La semana pasada viajé a un país del que tengo buenos amigos: Venezuela.
Si me preguntaran cuál es la mejor recompensa de dedicarte a la vida académica, cuya exigencia es alta, son los congresos a los que voy a dar charlas por el mundo. Y entre ellos, sin duda latinoamérica es mi destino favorito. Además de tratarte con un enorme respeto y cariño, suelo mezclarme con la gente de verdad en los pueblos y ciudades y adentrarme con mi cámara en sus entrañas, sorbiendo la ensencia del espíritu latino.
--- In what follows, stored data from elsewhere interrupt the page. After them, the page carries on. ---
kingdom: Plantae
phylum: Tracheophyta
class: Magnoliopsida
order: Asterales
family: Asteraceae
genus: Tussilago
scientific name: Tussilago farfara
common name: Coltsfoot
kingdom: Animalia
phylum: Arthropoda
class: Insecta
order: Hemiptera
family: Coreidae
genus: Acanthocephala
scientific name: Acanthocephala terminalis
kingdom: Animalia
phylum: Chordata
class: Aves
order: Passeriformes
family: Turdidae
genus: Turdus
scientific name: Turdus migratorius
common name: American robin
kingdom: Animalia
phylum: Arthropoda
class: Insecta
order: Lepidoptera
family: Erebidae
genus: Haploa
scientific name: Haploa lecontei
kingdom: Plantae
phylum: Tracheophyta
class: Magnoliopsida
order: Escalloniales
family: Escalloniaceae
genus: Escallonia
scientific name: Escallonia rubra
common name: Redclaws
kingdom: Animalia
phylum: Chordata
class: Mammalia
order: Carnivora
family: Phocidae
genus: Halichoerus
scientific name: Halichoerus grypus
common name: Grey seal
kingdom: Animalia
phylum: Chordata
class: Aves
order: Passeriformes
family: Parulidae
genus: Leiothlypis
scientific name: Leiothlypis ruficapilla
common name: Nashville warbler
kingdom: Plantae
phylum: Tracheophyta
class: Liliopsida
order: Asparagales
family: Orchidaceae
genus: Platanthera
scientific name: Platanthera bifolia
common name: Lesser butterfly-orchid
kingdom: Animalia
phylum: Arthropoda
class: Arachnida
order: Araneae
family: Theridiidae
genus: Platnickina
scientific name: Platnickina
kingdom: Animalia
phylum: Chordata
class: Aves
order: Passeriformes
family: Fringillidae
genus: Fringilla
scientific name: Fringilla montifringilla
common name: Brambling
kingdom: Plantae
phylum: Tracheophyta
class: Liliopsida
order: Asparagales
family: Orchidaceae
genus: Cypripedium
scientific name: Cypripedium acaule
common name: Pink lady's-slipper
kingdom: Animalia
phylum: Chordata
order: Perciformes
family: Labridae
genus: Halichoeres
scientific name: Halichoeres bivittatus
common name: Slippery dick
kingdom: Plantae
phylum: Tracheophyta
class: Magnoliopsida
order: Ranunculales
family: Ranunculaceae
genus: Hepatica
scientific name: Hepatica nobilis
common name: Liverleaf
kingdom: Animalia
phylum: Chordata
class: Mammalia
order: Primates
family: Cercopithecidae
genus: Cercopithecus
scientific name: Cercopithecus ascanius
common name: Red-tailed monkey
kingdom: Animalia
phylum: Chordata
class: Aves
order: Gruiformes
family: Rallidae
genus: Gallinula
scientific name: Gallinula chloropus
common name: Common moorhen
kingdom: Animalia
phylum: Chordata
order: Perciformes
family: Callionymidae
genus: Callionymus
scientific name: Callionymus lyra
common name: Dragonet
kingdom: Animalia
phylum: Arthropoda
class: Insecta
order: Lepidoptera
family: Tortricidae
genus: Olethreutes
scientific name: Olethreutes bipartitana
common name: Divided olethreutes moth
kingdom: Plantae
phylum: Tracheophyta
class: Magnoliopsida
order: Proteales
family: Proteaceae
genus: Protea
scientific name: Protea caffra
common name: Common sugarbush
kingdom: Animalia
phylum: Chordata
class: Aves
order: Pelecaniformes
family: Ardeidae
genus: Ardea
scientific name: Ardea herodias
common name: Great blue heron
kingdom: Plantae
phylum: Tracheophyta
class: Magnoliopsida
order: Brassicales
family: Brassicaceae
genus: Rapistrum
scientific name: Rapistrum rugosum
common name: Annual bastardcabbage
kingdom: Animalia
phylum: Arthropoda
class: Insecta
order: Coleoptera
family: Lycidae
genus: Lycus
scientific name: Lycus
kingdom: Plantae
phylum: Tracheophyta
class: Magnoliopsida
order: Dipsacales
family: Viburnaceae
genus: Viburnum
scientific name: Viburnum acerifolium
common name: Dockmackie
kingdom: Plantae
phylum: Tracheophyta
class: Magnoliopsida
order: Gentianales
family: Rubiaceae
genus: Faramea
Y me lleno de su humanidad y sabiduría.
Siempre que he visitado un país de latinoamérica tengo una experiencia que se repite sin excepción. Tras días conviviendo con la gente latina, cuando llego por avión a España, o en este caso a USA, y observo a los ciudadanos andando en el aeropuerto, siento una sensación de rechazo. Veo gente seria, absorta, egoísta, ensimismada en sus excesos cotidianos que se expresan en forma de un halo de distancia y frialdad. Y esta vez, a mi vuelta de Venezuela, me sucedió lo mismo. Durante esos primeros 15 minutos a la vuelta de estos viajes, mientras observo el espectáculo de ciudadanos estresados, siempre tengo la misma fantasía: unos enormes deseos de volver al país latino, irme a vivir allí, hacer de médico y disfrutar de una vida con más registros humanos.....
Pero volvamos a Venezuela. El viaje fue corto, y por motivos de la inseguridad reinante, no pude esta vez adentrarme en las entrañas de este vasto país. Y es que uno no puede ir a Venezuela sin mojarse un poco con su situación, particular y peculiar. Suele ser muy complicado hablar con los venezolanos sobre su situación política y menos sobre su presidente. O lo odian o lo veneran. No hay medias tintas. No hay matices. Ni con el Barça y el Madrid pasa algo igual. Y es que el país está polarizado, dividido, enfrentado.
Tenías ganas de ir allí para poder aportar un pequeño granito de arena en el término medio, en la concordia, en la unión de un pueblo que no puede permitarse estar dividido en dos.
Tuve 4 conversaciones largas sobre la situación con 4 ciudadanos de ese país. Dos con chavistas y dos con antichavistas. A los 4 intenté convercerles de que matizaran sus opiniones, que acercaran posturas, que sublimaran las posturas emocionales con un discurso nuevo. Lo conseguí sólo en parte (que no es poco). Les intenté convencer de unas pocas ideas:
1. La sociedad más justa es aquella que protege al débil, que arma un tejido público para dar servicio en asuntos básicos como la educación y la sanidad, pero que a la vez respeta la inciativa del emprendedor y el que quiere crear su propia empresa. Ni el capitalismo salvaje ni el populismo pseudosocialista parecen buenas opciones para un crecimiento armonioso de latinoamérica.
2. Ser un verdadero demócrata consiste en no abusar de los resortes del poder (judicial, medios de comunicación, etc), no adoctrinar a la gente y no insultar como norma a aquél que no piensa como tú.
3. A veces en latinoamérica el que más tiene mira con poco respeto al pobre. Es la verdad, y lo digo yo, un enamorado de esos lares. Ojalá la clase media creciera abrumadoramente, y no hubiera tantas diferencias sociales.
4. Lo peor que puede hacer un padre, o un jefe, o un presidente de un país, es dividir a su gente. Si no puedes tolerar a la mitad de tu peña, márchate. Y que venga otro que se hable con la mayoría. Es un requisito para dirigir a una comunidad, la que sea.
Bueno, sé que el país tiene problemas. Es onvio. Pero me pasó como siempre. Que cuando puse mi pie en el aeropuerto de Atlanta y vi a los gringos andando, deseé no haber dejado atrás Venezuela y haberme quedado allí para siempre.